*Given records*.
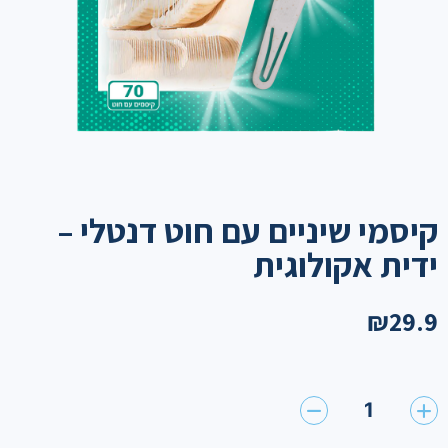
קיסמי שיניים עם חוט דנטלי –
ידית אקולוגית
₪
29.9
1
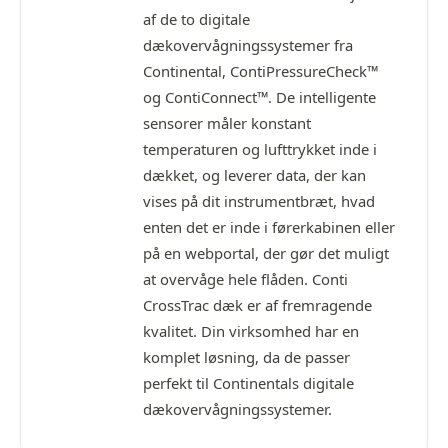
af de to digitale
dækovervågningssystemer fra
Continental, ContiPressureCheck™
og ContiConnect™. De intelligente
sensorer måler konstant
temperaturen og lufttrykket inde i
dækket, og leverer data, der kan
vises på dit instrumentbræt, hvad
enten det er inde i førerkabinen eller
på en webportal, der gør det muligt
at overvåge hele flåden. Conti
CrossTrac dæk er af fremragende
kvalitet. Din virksomhed har en
komplet løsning, da de passer
perfekt til Continentals digitale
dækovervågningssystemer.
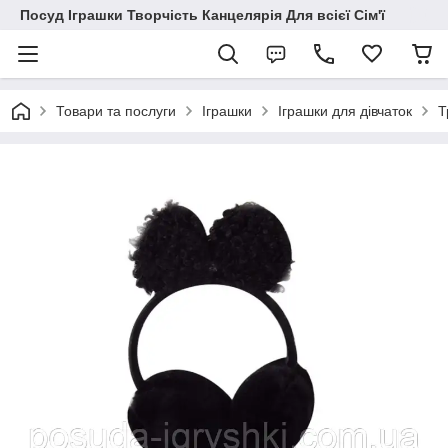
Посуд Іграшки Творчість Канцелярія Для всієї Сім'ї
Товари та послуги
Іграшки
Іграшки для дівчаток
Т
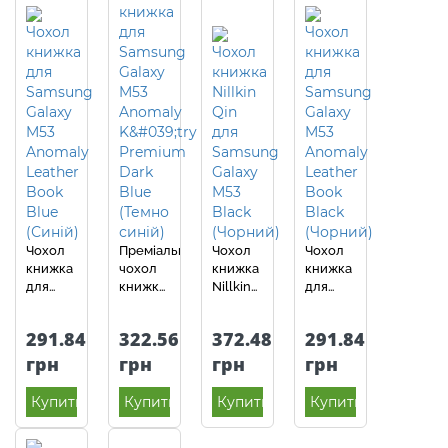
Чохол
Преміальний
Чохол
Чохол
книжка
чохол
книжка
книжка
для
книжка
Nillkin
для
Samsung
для
Qin для
Samsung
Galaxy
Samsung
Samsung
Galaxy
291.84
322.56
372.48
291.84
M53
Galaxy
Galaxy
M53
Anomaly
M53
M53
Anomaly
грн
грн
грн
грн
Leather
Anomaly
Black
Leather
Book
K'try
(Чорний)
Book
Купить
Купить
Купить
Купить
Blue
Premium
Black
(Синій)
Dark
(Чорний)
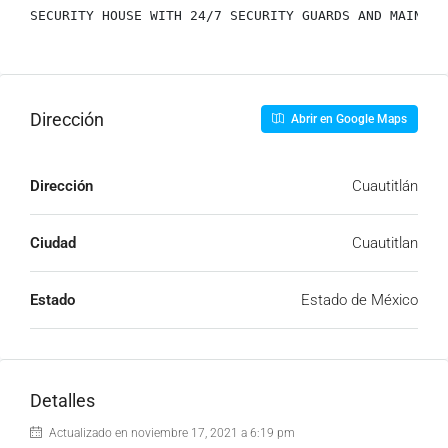
SECURITY HOUSE WITH 24/7 SECURITY GUARDS AND MAINTEN
Dirección
Abrir en Google Maps
Dirección
Cuautitlán
Ciudad
Cuautitlan
Estado
Estado de México
Detalles
Actualizado en noviembre 17, 2021 a 6:19 pm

*Directive*.
In transcribing the records, omit the pictures and keep everything else exactly as it appears.

*Response*.
קיסמי שיניים עם חוט דנטלי –
ידית אקולוגית
₪
29.9
1
af de to digitale
dækovervågningssystemer fra
Continental, ContiPressureCheck™
og ContiConnect™. De intelligente
sensorer måler konstant
temperaturen og lufttrykket inde i
dækket, og leverer data, der kan
vises på dit instrumentbræt, hvad
enten det er inde i førerkabinen eller
på en webportal, der gør det muligt
at overvåge hele flåden. Conti
CrossTrac dæk er af fremragende
kvalitet. Din virksomhed har en
komplet løsning, da de passer
perfekt til Continentals digitale
dækovervågningssystemer.
Посуд Іграшки Творчість Канцелярія Для всієї Сім'ї
Товари та послуги
Іграшки
Іграшки для дівчаток
Т
Чохол
Преміальний
Чохол
Чохол
книжка
чохол
книжка
книжка
для
книжка
Nillkin
для
Samsung
для
Qin для
Samsung
Galaxy
Samsung
Samsung
Galaxy
291.84
322.56
372.48
291.84
M53
Galaxy
Galaxy
M53
Anomaly
M53
M53
Anomaly
грн
грн
грн
грн
Leather
Anomaly
Black
Leather
Book
K'try
(Чорний)
Book
Купить
Купить
Купить
Купить
Blue
Premium
Black
(Синій)
Dark
(Чорний)
SECURITY HOUSE WITH 24/7 SECURITY GUARDS AND MAINTEN
Dirección
Abrir en Google Maps
Dirección
Cuautitlán
Ciudad
Cuautitlan
Estado
Estado de México
Detalles
Actualizado en noviembre 17, 2021 a 6:19 pm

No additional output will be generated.